**EXTRACT TO READ**:
::::::

A successful corporate attorney in New York City, Westmoreland Davis decided to return to Virginia, his boyhood home, in 1903. He purchased Morven Park near Leesburg, and there applied his boundless energy and ideas to make it an agricultural showplace. Morven Park became a testing station for new methods of raising crops and selective breeding of livestock.
In the first two years, he planned and began the improvements he envisioned for the farm. He studied and researched everything he could find about rejuvenating the land. First he had each field deeply plowed and applied lime. Afterwards, he planted cowpeas, which were cut early and then allowed to regrow before being turned under the soil to nourish it. Thereafter, crops were planted in rotation to preserve the fertility of the soil.
Davis personally designed changes for efficiency to each of his farm buildings. Rather than bringing in outside help, he paid his farm hands extra wages to do the construction. He added windows to the cow barns and poured concrete floors. Easily
cleaned drains were added to the aisles.
For the dairy, he bought prize-winning bulls, and 150 Guernsey cows directly from the Isle of Guernsey. They were soon producing high grade yellow cream, in great demand by top hotels in New York and Washington for ice cream. Davis also bought top bloodstock to start his hog and sheep operations.
Davis put his livestock to work as well, believing that work kept the animals in better temper and health. His orders that all stock were to be treated kindly and gently produced a sort of petting zoo–all the animals sought attention from people.
In 1905, the Davises purchased the 600 acres of Big Spring Farm across Rt. 15 from Morven Park. Big Spring was a horse farm where Davis bred heavy draft horses for farm work, as well as light riding horses and hunters.
Foxhunting was a passion of both Mr. and Mrs. Davis. They were early and active members of the Loudoun Hunt, of which Mr. Davis later became master, and formed the Leesburg Riding Club during the hunt’s off season.
The Davises entertained lavishly at Morven Park at hunt breakfasts and balls. They enjoyed exciting sport during a two week match between a pack of American and a pack of English foxhounds, and were among the few that saw every meet through to the end. Davis served as Master of the Loudoun Hunt for two seasons, but the position required more time than he was able to give. He resigned in 1908, but not before helping to organize the Masters of Foxhounds Association of America.

::::::

**ENTRIES SHOWN**:

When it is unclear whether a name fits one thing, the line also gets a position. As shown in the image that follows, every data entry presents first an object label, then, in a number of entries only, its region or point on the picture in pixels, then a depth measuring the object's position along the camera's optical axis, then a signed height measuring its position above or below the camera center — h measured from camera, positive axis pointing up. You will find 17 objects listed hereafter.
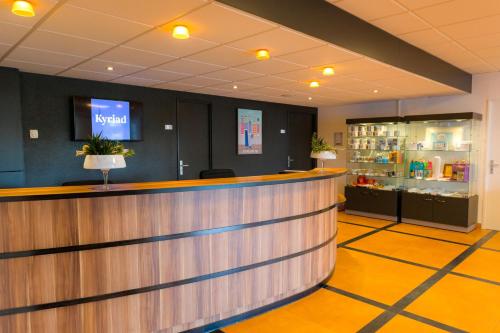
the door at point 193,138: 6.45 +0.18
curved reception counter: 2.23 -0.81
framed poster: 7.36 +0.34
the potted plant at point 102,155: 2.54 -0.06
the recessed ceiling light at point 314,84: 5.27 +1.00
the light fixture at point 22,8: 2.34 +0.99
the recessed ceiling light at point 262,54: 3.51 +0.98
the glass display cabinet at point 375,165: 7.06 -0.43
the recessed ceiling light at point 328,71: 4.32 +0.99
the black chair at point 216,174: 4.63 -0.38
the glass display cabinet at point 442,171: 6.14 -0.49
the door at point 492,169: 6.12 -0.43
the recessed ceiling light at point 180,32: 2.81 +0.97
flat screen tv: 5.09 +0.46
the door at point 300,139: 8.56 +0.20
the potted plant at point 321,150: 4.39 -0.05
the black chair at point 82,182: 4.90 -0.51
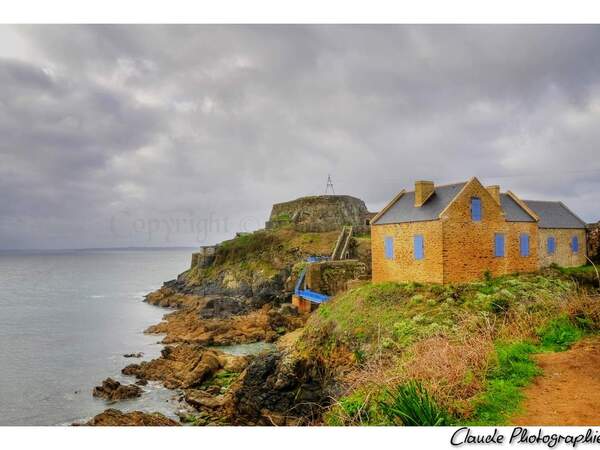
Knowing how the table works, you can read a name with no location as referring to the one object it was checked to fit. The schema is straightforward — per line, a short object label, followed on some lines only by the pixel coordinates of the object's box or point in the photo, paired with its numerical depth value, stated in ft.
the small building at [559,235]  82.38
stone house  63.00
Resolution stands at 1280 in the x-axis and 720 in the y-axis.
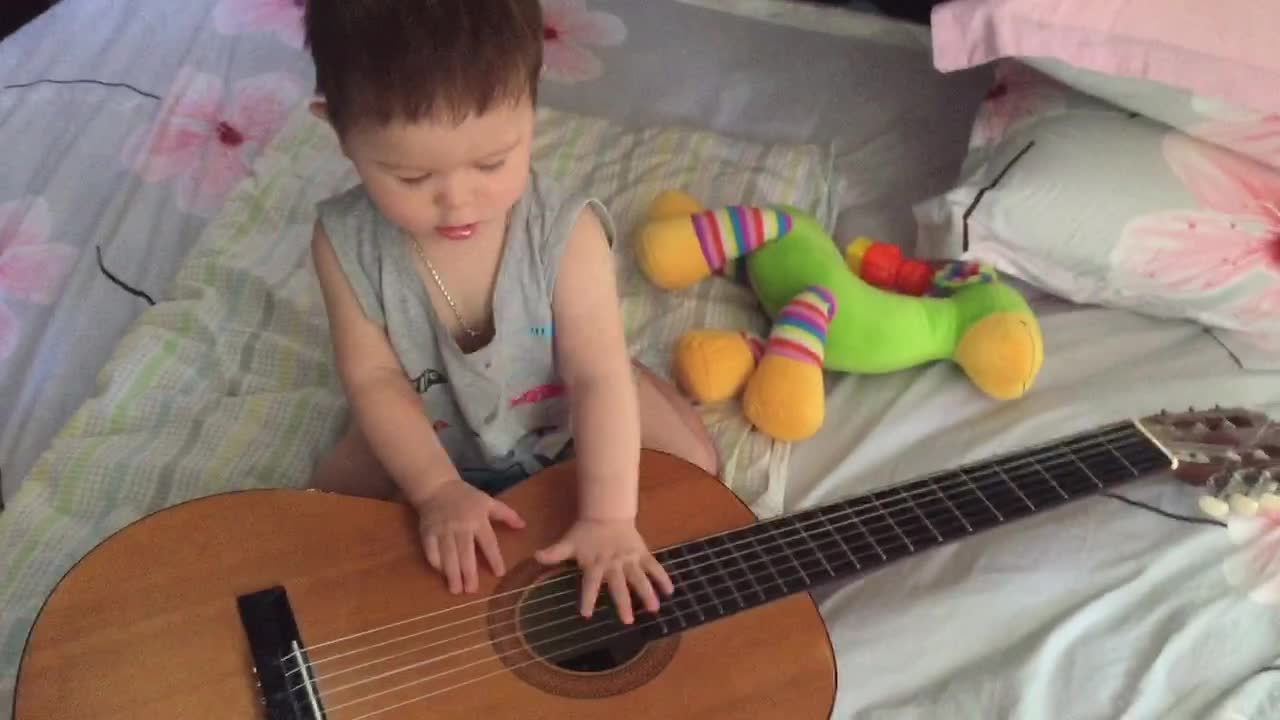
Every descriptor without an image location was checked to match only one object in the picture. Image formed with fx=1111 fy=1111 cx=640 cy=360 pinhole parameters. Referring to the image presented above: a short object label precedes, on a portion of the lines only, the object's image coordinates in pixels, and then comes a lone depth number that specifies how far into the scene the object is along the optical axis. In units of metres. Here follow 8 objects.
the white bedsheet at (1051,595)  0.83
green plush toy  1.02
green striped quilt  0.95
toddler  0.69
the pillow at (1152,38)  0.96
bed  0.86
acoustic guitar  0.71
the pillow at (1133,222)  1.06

::::::

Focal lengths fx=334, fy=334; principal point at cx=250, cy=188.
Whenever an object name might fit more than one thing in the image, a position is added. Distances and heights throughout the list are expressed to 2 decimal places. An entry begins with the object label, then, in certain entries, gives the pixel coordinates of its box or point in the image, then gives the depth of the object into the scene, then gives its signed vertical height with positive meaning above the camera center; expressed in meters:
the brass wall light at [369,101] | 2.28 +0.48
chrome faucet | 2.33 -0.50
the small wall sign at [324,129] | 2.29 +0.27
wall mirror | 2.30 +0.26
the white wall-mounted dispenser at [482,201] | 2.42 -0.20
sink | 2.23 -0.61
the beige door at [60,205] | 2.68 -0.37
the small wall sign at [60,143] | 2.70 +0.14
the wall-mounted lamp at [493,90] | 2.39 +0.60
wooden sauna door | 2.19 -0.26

::::::

**REQUIRED WORK**:
[1] According to the Morven Park passage, why did Davis put his livestock to work?
[2] Repeat word for word the part of the Morven Park passage from "A successful corporate" to "breeding of livestock.".

**ANSWERS BELOW**:
[1] Davis believed that work kept the animals in better temper and health.

[2]
A successful corporate attorney in New York City, Westmoreland Davis decided to return to Virginia, his boyhood home, in 1903. He purchased Morven Park near Leesburg, and there applied his boundless energy and ideas to make it an agricultural showplace. Morven Park became a testing station for new methods of raising crops and selective breeding of livestock.